I found their reports hit the mark. Seven years ago I was able to find (1) significant numbers of industry personnel at the conference and (2) many talks that were accessible enough for non-academics to understand. This time around there were few industry practitioners I met who were not PhDs. That's not to say there weren't interesting talks. Two I didn't see in person, but read later were the Elkan paper on learning from positive and unlabelled examples and the Grossman paper on Data Clouds. Though-provoking both.

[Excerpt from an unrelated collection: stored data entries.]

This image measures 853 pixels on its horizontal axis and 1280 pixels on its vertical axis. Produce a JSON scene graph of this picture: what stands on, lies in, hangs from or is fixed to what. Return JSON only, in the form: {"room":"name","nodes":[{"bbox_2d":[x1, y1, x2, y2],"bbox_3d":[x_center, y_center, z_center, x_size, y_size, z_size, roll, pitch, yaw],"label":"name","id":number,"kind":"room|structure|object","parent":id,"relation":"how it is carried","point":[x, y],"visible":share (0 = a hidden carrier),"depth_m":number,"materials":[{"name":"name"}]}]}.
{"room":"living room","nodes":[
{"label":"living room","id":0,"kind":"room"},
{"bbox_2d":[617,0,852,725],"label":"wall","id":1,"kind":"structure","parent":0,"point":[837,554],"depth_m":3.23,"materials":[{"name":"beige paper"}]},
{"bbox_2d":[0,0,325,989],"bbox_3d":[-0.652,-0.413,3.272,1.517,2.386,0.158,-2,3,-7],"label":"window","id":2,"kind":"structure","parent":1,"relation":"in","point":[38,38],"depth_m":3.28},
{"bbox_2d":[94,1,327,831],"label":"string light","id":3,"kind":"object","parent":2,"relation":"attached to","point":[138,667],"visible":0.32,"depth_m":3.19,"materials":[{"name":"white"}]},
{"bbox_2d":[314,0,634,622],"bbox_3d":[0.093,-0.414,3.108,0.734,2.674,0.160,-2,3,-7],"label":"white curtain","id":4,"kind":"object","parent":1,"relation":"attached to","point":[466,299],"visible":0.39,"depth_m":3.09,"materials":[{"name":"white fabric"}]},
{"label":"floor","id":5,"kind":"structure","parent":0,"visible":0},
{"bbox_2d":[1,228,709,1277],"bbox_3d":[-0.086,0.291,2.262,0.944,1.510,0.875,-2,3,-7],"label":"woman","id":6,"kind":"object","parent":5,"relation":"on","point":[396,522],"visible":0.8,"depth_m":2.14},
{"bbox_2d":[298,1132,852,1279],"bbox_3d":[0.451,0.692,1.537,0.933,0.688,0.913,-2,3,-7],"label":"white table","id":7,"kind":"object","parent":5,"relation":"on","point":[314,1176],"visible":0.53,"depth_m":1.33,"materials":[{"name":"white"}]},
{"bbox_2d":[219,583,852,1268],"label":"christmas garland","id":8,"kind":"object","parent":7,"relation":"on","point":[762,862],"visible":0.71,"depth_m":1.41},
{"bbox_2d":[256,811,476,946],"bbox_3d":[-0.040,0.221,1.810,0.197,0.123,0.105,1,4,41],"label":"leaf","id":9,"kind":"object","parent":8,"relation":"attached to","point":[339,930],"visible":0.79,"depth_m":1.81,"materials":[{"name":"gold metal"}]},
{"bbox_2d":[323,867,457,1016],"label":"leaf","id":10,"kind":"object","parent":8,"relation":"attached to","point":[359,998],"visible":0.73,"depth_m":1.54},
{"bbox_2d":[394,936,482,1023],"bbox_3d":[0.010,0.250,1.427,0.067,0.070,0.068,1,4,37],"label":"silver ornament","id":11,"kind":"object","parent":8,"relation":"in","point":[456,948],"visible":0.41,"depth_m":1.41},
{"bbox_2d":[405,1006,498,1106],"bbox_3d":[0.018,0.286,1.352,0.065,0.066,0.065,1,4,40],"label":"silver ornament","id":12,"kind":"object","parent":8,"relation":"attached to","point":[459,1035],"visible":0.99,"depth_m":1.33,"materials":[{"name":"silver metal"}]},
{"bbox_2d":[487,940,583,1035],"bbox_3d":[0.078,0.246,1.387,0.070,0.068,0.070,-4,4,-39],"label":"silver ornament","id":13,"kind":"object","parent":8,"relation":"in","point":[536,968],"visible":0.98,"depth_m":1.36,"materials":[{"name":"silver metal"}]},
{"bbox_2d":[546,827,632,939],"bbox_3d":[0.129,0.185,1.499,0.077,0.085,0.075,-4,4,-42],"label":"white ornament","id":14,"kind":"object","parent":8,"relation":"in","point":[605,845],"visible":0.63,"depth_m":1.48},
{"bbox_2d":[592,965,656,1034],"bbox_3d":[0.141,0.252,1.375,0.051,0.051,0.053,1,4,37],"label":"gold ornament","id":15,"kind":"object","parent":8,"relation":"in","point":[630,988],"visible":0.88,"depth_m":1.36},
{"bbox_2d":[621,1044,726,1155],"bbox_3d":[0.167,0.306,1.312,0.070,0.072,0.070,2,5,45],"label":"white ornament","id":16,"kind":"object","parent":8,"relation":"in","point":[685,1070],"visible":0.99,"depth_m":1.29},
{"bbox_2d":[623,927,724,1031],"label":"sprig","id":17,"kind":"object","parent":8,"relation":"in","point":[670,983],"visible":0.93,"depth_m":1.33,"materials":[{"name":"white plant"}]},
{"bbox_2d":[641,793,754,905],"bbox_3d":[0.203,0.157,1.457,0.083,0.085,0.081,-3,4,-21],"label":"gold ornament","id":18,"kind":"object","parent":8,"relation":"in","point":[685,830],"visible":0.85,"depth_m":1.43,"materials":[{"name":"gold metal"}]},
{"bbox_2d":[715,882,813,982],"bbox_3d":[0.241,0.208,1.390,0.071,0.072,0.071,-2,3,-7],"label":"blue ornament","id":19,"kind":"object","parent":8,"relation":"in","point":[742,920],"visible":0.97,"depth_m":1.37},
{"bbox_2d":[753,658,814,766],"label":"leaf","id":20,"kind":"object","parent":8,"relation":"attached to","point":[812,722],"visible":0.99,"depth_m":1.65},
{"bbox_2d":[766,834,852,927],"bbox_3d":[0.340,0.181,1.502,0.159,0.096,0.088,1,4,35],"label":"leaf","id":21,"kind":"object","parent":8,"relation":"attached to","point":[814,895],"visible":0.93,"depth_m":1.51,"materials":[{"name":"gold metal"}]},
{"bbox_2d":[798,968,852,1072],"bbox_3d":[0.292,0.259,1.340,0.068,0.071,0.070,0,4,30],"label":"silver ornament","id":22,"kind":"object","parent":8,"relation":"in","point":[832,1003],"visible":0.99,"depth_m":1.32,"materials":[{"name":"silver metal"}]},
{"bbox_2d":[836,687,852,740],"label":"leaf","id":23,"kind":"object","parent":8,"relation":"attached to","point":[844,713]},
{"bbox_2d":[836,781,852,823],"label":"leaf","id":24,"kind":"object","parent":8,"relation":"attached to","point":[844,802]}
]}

The lunch talk by Trevor Hastie was very interesting in talking about regularization, but it was geared toward those who can digest his textbook (which is among the finest data mining / statistical learning texts out there).

Social networking was a key theme of the conference, and it was such a dominant force at the conference that it deserves a separate post.

Lastly, the decline in participation by the business community was nowhere more evident than in the vendors room--only a few data mining software vendors were there, which indicates to me that it isn't viewed as a place to increase sales: if I remember correctly, only Microsoft, Oracle, Statsoft, Salford Systems, and SAS were there. A quick look at the kdnuggets software survey shows who wasn't there.

So it seems that KDD has wandered from a business/academic mix to a more academic conference, which is, of course, the prerogative of the organizers. I'm still searching for a great conference for the data mining practitioner who has the level of understanding of data mining to read and absorb a book like the Witten/Frank machine learning book but desires a more practical approach to the subject.